--- Der Forumsbeitrag ---
# Koi in verspäteter Laichstimmung



## Teichforum.info (23. Juli 2004)

Hallo zusammen,
habe mal ne Frage an unsere "Hobby Koizüchter".
Meine Koi zeigen seit Anfang der Woche ein etwas untypisches Verhalten:
Ein Großteil der Fische schwimmt recht aufgeregt im kompletten Teich hin und her, wobei sogar die Rückenflosse und ein Teil des Rückens aus dem Wasser schaut ( Habe ich sonst noch nie beobachtet ). So durchflügen Sie den kompletten Teich und springen auch recht eifrig dabei.
Teilweise liegen dann wiederum aber auch alle Koi dicht gedrängt auf dem Teichgrund, in mittlerer Tiefe ( ca. 50cm Wasserstand ) und regen sich kaum.
Auch zum Fressen kommen Sie dann sehr zaghaft.
Bei einer anderen Fütterung am selben Tag stürzt man sich aber dann wiederum auch heftigst auf das eingebrachte Futter.

Ich vermute eigentlich, daß es sich um das Laichverhalten handeln müßte.

--- Die Aufgaben ---
A: Fasse den Forumsbeitrag über die Koi in zwei Sätzen zusammen.
B: Schreib aus dem Forumsbeitrag die Stelle ab, die mit den Worten „# Koi in verspäteter“ anfängt und nach „regen sich kaum.“ aufhört.
Die anschließenden Einträge haben mit dem Forumsbeitrag nichts zu tun.

--- Auszüge der Einträge ---
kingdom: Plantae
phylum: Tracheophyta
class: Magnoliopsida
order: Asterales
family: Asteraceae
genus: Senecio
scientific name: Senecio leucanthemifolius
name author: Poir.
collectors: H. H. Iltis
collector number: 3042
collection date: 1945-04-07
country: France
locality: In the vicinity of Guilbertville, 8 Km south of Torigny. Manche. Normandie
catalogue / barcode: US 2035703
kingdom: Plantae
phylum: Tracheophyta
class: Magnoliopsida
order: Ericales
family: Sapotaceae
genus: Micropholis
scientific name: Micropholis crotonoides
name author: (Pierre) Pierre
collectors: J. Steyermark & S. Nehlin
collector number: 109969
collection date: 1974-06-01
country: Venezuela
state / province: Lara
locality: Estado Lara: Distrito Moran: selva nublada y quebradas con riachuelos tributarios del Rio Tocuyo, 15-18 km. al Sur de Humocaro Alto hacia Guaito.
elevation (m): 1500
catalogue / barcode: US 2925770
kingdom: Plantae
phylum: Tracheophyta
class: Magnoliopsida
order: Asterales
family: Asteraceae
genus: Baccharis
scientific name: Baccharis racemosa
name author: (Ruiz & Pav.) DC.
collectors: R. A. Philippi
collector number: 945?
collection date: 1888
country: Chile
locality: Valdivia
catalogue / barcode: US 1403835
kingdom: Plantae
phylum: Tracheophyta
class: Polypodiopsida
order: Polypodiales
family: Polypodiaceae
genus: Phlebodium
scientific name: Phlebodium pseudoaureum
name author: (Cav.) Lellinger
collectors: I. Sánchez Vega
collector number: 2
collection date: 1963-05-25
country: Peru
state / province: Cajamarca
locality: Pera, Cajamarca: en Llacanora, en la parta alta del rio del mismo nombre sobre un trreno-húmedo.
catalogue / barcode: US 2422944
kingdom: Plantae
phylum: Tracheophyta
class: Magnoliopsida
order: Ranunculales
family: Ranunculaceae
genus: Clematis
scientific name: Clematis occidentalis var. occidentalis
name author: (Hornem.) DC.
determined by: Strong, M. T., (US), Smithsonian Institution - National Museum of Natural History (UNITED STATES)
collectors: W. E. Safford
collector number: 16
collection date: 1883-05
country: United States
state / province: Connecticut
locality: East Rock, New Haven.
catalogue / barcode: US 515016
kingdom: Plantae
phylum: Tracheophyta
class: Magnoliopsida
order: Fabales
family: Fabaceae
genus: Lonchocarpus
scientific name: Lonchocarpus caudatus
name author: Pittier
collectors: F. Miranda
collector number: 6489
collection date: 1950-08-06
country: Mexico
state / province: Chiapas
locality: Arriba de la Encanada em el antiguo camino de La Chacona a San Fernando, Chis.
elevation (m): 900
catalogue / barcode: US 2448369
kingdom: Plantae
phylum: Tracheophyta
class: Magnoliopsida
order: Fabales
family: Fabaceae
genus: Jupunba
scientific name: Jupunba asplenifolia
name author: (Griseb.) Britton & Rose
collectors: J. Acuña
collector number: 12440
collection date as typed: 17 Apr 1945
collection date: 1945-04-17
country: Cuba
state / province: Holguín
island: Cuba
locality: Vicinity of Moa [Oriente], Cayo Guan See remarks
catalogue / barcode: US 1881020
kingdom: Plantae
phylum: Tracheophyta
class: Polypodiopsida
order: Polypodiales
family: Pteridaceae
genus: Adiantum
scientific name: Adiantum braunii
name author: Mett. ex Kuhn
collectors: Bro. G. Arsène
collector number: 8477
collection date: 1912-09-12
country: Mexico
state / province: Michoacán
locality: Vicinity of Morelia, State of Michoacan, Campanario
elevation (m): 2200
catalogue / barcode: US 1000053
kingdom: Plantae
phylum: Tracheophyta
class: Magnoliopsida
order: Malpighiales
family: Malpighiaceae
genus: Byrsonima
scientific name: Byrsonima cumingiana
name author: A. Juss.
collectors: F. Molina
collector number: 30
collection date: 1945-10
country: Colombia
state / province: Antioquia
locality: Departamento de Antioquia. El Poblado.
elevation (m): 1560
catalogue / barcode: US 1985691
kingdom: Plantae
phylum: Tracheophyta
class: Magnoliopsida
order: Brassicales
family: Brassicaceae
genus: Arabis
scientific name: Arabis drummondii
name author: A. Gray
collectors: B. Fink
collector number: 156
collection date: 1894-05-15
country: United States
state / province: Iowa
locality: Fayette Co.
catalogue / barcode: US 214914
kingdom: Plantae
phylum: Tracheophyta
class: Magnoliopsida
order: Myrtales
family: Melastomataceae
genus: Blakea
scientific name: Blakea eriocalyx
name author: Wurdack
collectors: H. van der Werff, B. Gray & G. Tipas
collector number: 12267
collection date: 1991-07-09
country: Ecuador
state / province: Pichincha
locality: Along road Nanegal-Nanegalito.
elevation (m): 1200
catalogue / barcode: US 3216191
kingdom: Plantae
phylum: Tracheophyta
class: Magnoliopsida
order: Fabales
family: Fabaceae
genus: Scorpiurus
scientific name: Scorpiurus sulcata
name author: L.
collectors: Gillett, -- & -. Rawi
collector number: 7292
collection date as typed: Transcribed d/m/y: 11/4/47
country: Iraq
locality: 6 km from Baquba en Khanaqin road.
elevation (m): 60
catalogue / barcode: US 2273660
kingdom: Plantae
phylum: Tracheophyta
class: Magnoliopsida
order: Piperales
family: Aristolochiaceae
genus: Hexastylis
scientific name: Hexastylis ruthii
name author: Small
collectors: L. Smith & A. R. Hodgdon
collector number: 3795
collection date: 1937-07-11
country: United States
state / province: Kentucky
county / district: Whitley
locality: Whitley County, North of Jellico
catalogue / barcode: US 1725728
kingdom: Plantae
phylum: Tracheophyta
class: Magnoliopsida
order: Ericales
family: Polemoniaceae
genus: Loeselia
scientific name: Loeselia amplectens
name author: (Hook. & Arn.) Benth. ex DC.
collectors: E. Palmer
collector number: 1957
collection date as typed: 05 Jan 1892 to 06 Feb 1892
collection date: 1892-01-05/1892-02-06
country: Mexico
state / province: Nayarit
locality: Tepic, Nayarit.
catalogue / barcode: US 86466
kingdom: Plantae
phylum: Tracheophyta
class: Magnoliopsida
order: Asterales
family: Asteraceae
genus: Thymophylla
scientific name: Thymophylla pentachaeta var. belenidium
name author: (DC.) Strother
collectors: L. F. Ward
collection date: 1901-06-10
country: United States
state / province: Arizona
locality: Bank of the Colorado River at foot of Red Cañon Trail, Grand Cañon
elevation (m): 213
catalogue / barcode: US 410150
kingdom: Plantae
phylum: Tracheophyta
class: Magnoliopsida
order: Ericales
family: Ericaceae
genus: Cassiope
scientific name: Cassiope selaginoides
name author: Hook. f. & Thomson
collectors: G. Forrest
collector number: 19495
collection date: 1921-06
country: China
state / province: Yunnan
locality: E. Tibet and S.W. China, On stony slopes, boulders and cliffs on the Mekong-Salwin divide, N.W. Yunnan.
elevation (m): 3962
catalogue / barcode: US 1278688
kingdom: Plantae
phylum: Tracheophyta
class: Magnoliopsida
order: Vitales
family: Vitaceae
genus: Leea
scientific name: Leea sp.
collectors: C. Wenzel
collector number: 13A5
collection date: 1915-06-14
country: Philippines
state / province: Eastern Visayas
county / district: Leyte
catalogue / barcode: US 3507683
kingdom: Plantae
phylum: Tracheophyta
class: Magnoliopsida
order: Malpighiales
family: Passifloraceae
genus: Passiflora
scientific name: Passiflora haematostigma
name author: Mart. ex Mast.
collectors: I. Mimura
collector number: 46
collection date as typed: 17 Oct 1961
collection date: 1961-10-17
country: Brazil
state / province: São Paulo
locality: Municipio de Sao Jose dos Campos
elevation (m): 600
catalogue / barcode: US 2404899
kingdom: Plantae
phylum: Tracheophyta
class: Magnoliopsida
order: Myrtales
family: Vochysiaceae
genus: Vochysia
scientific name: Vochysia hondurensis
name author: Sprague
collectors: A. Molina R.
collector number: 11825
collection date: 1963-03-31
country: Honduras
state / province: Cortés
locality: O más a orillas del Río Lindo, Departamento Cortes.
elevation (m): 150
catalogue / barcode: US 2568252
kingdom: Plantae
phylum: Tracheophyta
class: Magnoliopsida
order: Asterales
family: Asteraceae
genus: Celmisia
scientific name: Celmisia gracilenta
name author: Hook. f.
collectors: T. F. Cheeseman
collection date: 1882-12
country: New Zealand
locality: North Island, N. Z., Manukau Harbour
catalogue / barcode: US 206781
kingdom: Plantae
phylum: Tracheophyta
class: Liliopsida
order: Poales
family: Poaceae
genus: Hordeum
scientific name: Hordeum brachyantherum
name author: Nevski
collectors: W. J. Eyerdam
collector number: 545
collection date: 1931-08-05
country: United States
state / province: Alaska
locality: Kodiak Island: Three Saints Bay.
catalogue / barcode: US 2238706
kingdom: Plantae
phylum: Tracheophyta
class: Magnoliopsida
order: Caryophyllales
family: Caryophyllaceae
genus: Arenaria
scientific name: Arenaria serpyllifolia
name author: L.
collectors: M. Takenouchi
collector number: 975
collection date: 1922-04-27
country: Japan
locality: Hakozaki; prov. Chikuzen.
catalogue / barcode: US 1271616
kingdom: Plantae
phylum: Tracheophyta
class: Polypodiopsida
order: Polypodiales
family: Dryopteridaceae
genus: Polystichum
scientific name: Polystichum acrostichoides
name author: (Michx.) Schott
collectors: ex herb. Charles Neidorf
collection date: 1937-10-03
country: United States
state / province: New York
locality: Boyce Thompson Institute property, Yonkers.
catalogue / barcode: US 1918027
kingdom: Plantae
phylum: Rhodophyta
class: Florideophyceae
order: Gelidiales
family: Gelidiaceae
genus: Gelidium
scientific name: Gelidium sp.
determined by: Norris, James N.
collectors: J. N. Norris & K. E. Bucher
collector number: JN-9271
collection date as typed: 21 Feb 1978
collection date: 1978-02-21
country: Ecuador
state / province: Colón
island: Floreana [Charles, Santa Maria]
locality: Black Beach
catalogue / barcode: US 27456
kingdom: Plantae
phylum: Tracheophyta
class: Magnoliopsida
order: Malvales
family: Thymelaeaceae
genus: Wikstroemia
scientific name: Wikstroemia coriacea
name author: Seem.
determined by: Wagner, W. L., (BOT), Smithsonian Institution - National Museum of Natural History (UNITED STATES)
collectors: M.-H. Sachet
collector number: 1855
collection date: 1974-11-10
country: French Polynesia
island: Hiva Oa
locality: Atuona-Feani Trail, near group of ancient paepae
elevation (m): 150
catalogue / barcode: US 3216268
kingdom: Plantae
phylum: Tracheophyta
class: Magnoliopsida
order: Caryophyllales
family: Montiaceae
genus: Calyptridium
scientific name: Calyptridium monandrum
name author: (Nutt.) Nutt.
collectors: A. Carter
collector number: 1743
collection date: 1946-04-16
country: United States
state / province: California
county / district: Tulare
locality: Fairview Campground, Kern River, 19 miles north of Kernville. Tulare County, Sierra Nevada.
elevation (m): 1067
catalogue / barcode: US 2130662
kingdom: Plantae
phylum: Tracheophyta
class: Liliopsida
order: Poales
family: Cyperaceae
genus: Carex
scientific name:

--- Die Lösungen ---
A: Seit Anfang der Woche schwimmen die meisten Koi aufgeregt durch den ganzen Teich, teils mit der Rückenflosse über Wasser, und springen eifrig, liegen dann aber wieder dicht gedrängt und kaum bewegt auf dem Grund. Beim Fressen sind sie mal zaghaft, mal stürzen sie sich heftig aufs Futter, und im Beitrag wird Laichverhalten vermutet.

B:
# Koi in verspäteter Laichstimmung



## Teichforum.info (23. Juli 2004)

Hallo zusammen,
habe mal ne Frage an unsere "Hobby Koizüchter".
Meine Koi zeigen seit Anfang der Woche ein etwas untypisches Verhalten:
Ein Großteil der Fische schwimmt recht aufgeregt im kompletten Teich hin und her, wobei sogar die Rückenflosse und ein Teil des Rückens aus dem Wasser schaut ( Habe ich sonst noch nie beobachtet ). So durchflügen Sie den kompletten Teich und springen auch recht eifrig dabei.
Teilweise liegen dann wiederum aber auch alle Koi dicht gedrängt auf dem Teichgrund, in mittlerer Tiefe ( ca. 50cm Wasserstand ) und regen sich kaum.